# Smoke Effekt, aber wie ?



## dadiscobeat (8. Januar 2004)

Hallo Leute,

suche ein Tutorial wie man einen Effekt wie im unten verlinkten Bild zustande bekommt. Weiss vielleicht jemand wie man sowas in der Art macht oder sowas ähnliches ? 

Beispielbild 
Beispielbild 2 


daDiscoBeat


----------



## -pOrG- (8. Januar 2004)

Das 2.:
- Wolken,  dann bissel eingefäbrt und mit Tonwertkorrekturen gespielt
-  dann bissel mit dem Wischfingenern...
das Erste ähnlich, nur ohne Wolken sondern mit einfachen Punten o.ä.


----------



## dadiscobeat (8. Januar 2004)

Naja mich würde das erste nun mehr interessieren. Mal sehen ob ich damit was rausbringe. Weiss aber nicht so recht wie du dir das vorstellst.

▶ **Entnommene Daten**

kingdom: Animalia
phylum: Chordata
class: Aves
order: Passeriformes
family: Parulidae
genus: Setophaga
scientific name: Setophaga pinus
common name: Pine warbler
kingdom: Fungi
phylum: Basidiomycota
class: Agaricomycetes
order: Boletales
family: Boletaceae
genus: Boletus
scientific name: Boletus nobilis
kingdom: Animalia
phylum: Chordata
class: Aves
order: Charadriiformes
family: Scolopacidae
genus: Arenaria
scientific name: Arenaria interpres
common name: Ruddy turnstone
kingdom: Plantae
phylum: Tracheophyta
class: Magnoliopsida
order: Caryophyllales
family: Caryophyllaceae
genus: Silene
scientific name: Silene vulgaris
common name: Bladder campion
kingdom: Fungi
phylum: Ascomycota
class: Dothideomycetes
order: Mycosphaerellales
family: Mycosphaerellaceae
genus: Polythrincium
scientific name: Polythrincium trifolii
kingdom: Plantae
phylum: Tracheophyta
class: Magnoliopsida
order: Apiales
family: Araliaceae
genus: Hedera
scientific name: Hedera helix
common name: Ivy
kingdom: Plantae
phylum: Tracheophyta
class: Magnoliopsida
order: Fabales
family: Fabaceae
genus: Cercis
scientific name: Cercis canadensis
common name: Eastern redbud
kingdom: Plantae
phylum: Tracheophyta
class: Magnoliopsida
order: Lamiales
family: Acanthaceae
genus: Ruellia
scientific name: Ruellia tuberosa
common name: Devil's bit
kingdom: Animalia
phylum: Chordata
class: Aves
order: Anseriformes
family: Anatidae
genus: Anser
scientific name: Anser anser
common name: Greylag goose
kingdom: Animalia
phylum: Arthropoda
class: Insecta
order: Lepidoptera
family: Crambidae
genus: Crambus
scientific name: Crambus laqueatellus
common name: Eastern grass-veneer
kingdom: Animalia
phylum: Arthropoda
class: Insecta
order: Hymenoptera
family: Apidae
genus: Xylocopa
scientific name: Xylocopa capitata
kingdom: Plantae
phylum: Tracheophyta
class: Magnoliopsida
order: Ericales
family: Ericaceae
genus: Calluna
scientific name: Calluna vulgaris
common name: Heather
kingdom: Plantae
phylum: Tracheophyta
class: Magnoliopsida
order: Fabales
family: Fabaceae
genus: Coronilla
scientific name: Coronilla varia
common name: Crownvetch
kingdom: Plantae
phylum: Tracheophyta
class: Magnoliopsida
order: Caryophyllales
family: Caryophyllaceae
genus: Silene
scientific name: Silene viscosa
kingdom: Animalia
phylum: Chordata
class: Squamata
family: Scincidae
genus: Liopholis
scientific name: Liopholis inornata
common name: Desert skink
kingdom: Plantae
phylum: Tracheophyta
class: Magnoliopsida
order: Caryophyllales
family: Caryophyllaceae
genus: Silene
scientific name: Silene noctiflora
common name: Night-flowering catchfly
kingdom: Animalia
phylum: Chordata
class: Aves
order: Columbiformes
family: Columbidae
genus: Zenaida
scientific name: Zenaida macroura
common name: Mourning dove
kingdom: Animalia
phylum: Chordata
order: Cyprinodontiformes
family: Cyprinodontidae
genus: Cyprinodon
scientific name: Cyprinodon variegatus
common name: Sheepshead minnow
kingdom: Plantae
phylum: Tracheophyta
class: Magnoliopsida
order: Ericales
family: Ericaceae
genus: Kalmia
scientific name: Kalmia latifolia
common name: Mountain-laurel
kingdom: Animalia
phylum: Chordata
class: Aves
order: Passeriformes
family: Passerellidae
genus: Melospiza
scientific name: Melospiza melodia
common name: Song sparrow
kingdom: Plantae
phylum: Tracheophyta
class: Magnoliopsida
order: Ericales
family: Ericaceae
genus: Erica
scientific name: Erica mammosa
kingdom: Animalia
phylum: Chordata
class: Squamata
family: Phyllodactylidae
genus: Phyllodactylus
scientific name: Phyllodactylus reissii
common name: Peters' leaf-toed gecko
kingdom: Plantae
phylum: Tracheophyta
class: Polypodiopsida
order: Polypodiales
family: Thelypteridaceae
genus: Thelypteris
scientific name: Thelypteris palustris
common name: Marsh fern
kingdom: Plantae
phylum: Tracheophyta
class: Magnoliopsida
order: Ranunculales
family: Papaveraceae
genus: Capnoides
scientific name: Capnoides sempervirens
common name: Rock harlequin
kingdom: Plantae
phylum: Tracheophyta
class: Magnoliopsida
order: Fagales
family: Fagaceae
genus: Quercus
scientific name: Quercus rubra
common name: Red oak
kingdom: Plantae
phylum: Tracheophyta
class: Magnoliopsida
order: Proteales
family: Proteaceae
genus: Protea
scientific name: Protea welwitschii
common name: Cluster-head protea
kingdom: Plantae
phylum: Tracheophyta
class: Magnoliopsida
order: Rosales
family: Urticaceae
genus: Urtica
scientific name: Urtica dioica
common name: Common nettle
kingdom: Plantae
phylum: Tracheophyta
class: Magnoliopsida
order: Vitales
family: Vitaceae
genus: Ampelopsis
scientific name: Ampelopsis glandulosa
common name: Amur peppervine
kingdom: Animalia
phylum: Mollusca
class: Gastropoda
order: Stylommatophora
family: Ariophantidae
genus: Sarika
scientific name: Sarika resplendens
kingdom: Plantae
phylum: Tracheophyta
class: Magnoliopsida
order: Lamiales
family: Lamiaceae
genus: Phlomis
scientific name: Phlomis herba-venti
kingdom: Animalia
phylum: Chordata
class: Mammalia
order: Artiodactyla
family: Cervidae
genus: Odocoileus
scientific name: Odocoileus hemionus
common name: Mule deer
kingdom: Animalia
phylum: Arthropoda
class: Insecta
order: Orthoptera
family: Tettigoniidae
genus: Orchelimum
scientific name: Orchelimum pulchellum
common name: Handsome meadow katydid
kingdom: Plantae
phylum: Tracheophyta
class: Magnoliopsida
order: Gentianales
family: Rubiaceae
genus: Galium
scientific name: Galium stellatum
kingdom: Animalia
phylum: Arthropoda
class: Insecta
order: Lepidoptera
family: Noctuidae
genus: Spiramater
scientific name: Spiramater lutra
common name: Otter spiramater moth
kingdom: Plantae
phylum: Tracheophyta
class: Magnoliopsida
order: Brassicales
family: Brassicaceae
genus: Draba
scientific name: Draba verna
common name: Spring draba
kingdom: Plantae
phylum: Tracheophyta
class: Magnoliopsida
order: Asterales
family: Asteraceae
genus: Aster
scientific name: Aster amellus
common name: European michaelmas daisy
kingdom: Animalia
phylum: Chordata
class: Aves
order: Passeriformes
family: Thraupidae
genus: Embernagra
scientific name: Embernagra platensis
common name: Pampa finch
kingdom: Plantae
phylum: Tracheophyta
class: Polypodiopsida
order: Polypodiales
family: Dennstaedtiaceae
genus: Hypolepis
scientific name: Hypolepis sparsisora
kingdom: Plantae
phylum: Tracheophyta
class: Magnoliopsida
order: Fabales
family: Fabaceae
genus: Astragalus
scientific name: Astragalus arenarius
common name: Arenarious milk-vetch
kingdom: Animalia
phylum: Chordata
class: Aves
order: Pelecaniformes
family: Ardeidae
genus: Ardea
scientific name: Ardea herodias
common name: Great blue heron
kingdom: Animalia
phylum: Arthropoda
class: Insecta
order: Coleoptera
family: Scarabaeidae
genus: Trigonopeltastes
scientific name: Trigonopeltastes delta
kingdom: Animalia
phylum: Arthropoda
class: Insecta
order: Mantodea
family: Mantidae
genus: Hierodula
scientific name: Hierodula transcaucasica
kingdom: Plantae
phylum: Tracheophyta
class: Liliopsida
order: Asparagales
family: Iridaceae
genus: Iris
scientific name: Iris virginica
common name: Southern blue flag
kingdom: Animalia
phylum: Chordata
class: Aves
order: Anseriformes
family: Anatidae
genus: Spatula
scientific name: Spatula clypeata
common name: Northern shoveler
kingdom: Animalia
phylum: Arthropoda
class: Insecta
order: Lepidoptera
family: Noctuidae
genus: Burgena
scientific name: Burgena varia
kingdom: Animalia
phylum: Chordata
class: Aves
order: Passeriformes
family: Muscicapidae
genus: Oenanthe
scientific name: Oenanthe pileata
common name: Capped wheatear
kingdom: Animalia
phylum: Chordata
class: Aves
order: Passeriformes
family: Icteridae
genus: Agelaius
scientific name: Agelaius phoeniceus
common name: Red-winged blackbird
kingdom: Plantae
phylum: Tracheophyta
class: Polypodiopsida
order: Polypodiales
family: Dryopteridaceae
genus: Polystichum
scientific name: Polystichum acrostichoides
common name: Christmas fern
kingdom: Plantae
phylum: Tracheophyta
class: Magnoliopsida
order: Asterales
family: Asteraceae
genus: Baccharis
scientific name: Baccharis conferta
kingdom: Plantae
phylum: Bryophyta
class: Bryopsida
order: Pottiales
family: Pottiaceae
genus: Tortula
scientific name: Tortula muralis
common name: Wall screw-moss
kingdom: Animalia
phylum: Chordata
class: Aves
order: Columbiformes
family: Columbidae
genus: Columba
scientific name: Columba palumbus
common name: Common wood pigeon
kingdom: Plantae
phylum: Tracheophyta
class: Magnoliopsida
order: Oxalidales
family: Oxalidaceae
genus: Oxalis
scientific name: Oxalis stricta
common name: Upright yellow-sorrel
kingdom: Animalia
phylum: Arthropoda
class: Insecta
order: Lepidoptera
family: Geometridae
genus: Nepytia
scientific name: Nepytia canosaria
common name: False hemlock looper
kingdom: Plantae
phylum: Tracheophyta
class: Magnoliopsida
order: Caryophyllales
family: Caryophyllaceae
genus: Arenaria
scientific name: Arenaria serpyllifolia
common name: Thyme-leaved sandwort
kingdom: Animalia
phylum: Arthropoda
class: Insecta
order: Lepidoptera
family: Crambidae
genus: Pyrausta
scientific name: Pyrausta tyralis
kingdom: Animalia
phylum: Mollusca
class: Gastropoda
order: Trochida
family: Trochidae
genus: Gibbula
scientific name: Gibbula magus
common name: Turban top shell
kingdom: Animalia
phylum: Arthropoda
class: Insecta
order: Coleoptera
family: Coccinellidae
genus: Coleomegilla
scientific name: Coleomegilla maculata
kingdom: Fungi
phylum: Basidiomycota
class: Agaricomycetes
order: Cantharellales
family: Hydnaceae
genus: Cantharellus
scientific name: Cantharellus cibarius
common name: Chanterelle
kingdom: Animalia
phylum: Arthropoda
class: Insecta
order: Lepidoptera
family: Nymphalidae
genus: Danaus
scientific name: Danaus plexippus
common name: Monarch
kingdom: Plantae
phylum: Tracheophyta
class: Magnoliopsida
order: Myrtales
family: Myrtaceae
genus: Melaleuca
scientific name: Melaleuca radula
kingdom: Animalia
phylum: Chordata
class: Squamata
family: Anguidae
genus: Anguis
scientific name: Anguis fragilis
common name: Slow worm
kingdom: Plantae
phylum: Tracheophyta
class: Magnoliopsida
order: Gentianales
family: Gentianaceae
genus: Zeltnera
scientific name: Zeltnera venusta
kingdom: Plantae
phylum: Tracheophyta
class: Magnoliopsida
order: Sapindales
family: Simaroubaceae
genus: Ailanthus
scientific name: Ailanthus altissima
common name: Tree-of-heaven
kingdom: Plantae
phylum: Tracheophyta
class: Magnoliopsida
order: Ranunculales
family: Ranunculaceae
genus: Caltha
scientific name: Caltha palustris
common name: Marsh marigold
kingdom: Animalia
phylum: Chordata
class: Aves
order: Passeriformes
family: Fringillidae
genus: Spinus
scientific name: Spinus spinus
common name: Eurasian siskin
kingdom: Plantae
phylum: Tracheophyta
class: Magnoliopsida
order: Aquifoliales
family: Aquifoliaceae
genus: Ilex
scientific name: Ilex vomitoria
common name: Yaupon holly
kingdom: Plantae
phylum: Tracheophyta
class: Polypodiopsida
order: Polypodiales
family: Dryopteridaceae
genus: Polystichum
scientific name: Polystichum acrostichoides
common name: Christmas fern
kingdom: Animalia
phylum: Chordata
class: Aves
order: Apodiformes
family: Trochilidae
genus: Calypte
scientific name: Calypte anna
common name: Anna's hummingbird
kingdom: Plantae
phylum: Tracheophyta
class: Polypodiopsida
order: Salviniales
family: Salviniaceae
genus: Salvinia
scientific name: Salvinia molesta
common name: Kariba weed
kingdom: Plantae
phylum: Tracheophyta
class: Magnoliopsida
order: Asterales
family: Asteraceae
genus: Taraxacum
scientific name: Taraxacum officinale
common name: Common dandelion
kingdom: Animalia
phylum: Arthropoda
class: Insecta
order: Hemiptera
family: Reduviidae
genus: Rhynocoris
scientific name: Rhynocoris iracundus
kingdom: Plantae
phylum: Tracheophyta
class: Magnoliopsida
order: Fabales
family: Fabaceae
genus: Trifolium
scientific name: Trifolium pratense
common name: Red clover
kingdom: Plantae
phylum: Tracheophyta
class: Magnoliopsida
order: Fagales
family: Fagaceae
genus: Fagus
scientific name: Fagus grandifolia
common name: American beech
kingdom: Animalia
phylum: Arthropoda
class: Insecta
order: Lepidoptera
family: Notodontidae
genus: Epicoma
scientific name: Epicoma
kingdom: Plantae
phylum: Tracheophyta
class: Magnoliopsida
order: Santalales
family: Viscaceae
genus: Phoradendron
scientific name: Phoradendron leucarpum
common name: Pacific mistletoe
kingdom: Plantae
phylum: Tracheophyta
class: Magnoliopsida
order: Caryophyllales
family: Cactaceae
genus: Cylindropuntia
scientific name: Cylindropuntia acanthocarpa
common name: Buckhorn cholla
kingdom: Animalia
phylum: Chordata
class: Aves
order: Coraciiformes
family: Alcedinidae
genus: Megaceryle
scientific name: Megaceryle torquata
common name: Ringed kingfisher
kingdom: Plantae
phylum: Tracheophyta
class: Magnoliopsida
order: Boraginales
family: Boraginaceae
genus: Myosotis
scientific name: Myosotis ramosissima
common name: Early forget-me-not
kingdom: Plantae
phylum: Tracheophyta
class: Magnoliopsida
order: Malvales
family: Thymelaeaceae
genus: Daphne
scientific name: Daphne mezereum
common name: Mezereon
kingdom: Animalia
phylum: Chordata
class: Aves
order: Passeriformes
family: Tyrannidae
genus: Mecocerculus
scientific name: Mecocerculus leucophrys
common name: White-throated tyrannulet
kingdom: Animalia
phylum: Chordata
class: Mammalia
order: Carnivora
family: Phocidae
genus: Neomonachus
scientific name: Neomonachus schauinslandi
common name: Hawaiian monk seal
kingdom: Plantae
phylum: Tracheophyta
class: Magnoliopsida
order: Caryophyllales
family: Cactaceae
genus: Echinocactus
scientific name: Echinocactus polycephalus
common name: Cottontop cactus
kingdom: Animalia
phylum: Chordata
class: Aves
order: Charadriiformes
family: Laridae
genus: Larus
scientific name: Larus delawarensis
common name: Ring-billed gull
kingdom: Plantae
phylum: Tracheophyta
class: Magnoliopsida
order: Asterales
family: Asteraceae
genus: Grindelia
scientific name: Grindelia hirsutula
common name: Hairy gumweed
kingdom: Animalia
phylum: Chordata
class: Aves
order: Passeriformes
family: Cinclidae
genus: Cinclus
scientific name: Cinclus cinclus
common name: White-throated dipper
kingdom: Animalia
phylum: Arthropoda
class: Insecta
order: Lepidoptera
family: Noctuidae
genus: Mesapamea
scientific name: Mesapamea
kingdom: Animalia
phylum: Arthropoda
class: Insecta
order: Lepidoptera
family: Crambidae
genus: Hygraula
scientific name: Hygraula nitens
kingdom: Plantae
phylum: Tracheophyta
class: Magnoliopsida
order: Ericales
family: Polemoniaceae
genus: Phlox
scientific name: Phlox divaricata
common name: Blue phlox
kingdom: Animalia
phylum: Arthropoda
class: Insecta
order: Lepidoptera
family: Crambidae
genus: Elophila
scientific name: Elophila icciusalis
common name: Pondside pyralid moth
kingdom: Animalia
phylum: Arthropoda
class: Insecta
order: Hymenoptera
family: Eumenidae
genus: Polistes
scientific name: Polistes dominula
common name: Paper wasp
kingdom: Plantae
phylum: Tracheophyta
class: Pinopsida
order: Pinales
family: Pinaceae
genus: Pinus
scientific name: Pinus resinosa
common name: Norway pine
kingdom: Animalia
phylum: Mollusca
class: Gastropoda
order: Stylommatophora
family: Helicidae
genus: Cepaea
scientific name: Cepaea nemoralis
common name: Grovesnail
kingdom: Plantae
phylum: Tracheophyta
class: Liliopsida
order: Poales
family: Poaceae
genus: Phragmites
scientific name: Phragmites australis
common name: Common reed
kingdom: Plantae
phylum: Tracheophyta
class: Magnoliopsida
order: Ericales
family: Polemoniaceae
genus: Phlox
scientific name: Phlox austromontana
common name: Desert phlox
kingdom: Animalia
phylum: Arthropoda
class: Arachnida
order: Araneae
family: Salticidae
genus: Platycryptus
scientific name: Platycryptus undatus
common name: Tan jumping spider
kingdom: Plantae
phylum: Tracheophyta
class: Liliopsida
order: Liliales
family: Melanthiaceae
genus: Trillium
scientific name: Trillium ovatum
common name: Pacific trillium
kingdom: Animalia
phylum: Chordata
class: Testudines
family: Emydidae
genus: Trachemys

▶ **Aufgabenbeschreibung**
Schreibe aus dem Forumsthread zum Smoke-Effekt alles von „das Erste ähnlich, nur“ bis hinunter zu „dir das vorstellst.“ wortgetreu ab. Die Datensätze werden hier nicht gebraucht.

▶ **Antwort**
das Erste ähnlich, nur ohne Wolken sondern mit einfachen Punten o.ä.


----------



## dadiscobeat (8. Januar 2004)

Naja mich würde das erste nun mehr interessieren. Mal sehen ob ich damit was rausbringe. Weiss aber nicht so recht wie du dir das vorstellst.